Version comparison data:
-- -- --
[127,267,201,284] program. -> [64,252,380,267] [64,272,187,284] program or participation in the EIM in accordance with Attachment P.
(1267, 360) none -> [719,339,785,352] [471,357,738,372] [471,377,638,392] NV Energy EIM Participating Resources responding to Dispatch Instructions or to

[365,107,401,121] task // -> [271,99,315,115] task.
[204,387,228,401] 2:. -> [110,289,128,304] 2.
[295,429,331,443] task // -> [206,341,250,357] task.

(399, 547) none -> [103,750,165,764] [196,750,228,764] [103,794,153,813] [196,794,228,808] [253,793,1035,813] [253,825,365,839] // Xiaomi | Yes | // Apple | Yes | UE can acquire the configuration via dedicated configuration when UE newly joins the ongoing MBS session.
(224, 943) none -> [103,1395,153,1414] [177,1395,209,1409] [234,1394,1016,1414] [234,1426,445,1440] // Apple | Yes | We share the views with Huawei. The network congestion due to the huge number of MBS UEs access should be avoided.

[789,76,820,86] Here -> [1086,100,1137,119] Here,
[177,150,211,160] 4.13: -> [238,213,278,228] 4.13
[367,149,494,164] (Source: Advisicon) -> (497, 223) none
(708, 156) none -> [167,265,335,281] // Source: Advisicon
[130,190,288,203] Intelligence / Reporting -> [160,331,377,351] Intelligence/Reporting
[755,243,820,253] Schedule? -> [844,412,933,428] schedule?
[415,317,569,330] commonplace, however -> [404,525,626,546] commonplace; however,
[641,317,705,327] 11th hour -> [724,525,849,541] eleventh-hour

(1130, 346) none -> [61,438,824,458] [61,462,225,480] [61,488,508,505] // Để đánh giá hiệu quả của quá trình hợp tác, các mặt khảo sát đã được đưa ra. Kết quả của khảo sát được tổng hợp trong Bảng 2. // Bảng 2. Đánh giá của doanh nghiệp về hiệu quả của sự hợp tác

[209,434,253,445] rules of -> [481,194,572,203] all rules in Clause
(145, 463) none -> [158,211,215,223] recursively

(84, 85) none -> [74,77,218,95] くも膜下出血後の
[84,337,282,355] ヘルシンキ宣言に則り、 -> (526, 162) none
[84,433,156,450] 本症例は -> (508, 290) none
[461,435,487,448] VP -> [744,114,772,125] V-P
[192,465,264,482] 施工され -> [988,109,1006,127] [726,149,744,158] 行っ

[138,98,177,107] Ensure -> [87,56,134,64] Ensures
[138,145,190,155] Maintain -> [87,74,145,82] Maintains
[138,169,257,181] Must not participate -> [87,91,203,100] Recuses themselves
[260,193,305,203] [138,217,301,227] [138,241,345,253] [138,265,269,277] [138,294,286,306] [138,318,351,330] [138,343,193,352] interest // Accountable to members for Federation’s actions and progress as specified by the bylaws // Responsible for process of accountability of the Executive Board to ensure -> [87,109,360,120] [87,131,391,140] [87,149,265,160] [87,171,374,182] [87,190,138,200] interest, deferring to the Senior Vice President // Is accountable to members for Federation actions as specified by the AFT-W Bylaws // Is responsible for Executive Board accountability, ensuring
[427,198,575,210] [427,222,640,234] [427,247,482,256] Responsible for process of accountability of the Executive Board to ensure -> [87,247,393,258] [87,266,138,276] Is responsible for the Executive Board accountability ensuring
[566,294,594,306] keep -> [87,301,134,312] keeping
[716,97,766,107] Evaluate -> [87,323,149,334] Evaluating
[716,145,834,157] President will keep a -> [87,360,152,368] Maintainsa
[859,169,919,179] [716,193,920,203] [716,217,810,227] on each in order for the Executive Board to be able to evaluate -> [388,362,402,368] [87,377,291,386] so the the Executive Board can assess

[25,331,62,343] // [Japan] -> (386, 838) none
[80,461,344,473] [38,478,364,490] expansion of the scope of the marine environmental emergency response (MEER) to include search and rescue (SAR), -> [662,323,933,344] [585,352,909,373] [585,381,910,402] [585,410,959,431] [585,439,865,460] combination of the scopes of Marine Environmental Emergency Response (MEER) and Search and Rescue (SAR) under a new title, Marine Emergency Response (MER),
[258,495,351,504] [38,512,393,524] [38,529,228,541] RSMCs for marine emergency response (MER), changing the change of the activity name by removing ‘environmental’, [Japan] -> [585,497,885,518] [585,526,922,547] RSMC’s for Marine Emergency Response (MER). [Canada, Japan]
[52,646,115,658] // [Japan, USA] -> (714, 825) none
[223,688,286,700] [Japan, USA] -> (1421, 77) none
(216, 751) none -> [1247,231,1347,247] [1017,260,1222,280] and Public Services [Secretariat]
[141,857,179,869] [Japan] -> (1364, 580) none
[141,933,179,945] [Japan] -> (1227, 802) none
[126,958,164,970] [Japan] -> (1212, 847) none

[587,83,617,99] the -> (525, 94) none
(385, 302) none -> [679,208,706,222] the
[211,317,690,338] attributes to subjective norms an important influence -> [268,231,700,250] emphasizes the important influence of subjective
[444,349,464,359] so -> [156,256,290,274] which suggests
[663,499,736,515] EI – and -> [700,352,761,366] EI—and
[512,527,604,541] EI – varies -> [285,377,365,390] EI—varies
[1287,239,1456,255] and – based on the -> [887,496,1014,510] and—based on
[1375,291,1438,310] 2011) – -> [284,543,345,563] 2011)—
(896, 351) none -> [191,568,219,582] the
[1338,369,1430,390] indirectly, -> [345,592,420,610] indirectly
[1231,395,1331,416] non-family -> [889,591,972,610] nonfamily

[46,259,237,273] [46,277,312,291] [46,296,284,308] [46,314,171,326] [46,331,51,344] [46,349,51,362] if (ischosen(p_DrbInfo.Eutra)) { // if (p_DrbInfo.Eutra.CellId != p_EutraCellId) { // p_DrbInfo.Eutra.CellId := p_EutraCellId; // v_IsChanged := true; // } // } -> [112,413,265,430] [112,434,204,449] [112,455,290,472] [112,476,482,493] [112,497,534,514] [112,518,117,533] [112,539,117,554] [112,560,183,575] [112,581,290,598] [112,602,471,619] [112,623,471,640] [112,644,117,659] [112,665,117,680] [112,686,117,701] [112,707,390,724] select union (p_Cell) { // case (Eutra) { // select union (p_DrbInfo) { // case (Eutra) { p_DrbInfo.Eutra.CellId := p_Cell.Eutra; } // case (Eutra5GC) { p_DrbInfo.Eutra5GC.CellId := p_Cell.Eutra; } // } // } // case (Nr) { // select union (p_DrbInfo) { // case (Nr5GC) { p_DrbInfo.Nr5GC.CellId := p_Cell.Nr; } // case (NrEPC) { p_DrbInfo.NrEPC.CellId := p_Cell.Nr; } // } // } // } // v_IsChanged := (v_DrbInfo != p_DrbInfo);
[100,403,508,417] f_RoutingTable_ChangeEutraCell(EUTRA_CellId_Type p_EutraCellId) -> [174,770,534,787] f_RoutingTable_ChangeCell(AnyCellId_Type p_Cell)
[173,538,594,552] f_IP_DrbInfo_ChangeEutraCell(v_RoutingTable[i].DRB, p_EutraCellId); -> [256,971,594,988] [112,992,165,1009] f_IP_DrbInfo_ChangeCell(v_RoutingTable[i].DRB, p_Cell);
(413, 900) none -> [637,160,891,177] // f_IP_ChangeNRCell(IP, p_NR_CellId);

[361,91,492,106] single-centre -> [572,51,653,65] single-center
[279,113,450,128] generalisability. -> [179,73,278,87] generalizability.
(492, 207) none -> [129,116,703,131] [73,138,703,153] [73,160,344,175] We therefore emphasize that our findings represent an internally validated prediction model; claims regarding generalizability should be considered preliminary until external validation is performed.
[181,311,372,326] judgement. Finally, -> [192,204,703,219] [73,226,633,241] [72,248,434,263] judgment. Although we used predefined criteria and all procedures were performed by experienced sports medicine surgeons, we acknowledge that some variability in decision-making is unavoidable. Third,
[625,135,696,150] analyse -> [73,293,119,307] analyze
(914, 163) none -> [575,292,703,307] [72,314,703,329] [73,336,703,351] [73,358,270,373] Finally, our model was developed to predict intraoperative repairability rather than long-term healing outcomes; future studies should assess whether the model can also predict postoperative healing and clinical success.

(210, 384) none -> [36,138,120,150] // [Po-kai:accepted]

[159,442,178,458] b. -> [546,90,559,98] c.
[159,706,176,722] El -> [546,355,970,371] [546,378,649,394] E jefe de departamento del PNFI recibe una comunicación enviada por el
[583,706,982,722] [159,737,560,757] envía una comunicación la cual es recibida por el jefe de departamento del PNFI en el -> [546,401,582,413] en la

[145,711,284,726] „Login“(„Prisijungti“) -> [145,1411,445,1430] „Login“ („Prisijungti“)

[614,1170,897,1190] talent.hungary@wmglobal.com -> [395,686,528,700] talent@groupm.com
-- -- --
*Exercise description:*
Quote exactly the first line of the entries and every line after it, stopping with the line that contains "(1267, 360) none".

*Solution below:*
[127,267,201,284] program. -> [64,252,380,267] [64,272,187,284] program or participation in the EIM in accordance with Attachment P.
(1267, 360) none -> [719,339,785,352] [471,357,738,372] [471,377,638,392] NV Energy EIM Participating Resources responding to Dispatch Instructions or to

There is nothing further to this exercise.